Among its features, the hotel has two meeting rooms for corporate or social events, with the latest technology, authentic tapestries, oil paintings, antiques and fireplaces.

A "Liaisons Room", catering for 66 at a seated meal, has a 16th-century fireplace.

The hotel's general manager, Philip Meyer, who came to the Wedgewood after extensive experience in Britain and Canada, including on the QE2, has a passion for cycling, stemming from his youth racing as a junior followed by annual visits to France for the Tour de France. The hotel sponsors a cycling team, which competes in gran fondos - meaning long distance and great endurance - to raise money in support of British Columbia's Cancer Foundation for brain-cancer care and a new system of therapies offering hope for sufferers.

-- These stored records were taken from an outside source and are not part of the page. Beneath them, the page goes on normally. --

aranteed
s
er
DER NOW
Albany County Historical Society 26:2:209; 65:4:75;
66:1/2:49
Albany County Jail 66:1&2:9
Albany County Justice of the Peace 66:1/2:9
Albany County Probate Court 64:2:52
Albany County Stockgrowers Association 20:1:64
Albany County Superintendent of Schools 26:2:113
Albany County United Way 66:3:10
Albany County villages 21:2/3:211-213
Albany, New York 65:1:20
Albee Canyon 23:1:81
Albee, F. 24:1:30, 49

Meyer, part of the 35-member Wedgewood team, last year finished the 160-kilometre Prospera Valley GranFondo in four hours nine minutes, and was first in his age group and sixth overall. The team raised $C70,000 ($67,500) for the Cancer Foundation, adding to the $C350,000 donated by the hotel.

Meanwhile, as the hotel prepares for another gran fondo in July, Eleni Skalbania no doubt will continue to focus her creativity on the hotel with another program of upgrading and improvement - as she does each year.

The hotel has received a string of awards, including 2012 TripAdvisor Traveller's Choice and Certificate of Excellence; Travel + Leisure inclusion in World's Best Hotels; and it is consistently on Conde Nast's Gold list. And Bacchus Restaurant has been named Traveller's Choice Vancouver's Favourite Restaurant.

The spa - named Vancouver's Best Day Spa - features natural skincare products, while the new health club has the latest fitness technology, personal trainers and a luxurious relaxation room.

And we were pleased to note the spa packages included one for jet-lag recovery.

The writer was a guest of the Wedgewood Hotel & Spa.

Trip notes

Where: Wedgewood Hotel & Spa, 845 Hornby Street, Vancouver, BC, Canada, V6Z 1V1. + 1 604 689 7777, wedgewoodhotel.com.

Getting there: Air Canada and Air New Zealand have regular flights to Vancouver.

How much: Rooms from $C275, penthouses $C1000 (winter); $C350-$C1500 (summer), plus taxes and GST.

Top marks: Elegant, family-run boutique hotel; warm and friendly service; excellent facilities; in a superb location. We appreciated the twice-daily maid service, complimentary bottled water and freshly baked biscuits each morning.

Don't miss: Vancouver Art Gallery, just across the square — Monet exhibition staged during our visit — or walk a few blocks to the ferry for brief the crossing to Granville Island markets for gourmet and seafoods, arts /crafts, fruit, vegetables, galleries, artisan studios, restaurants and shops.

Black mark: A quibble: we found no electric jug for tea-making, although presumably the coffee percolator could be used for boiling water.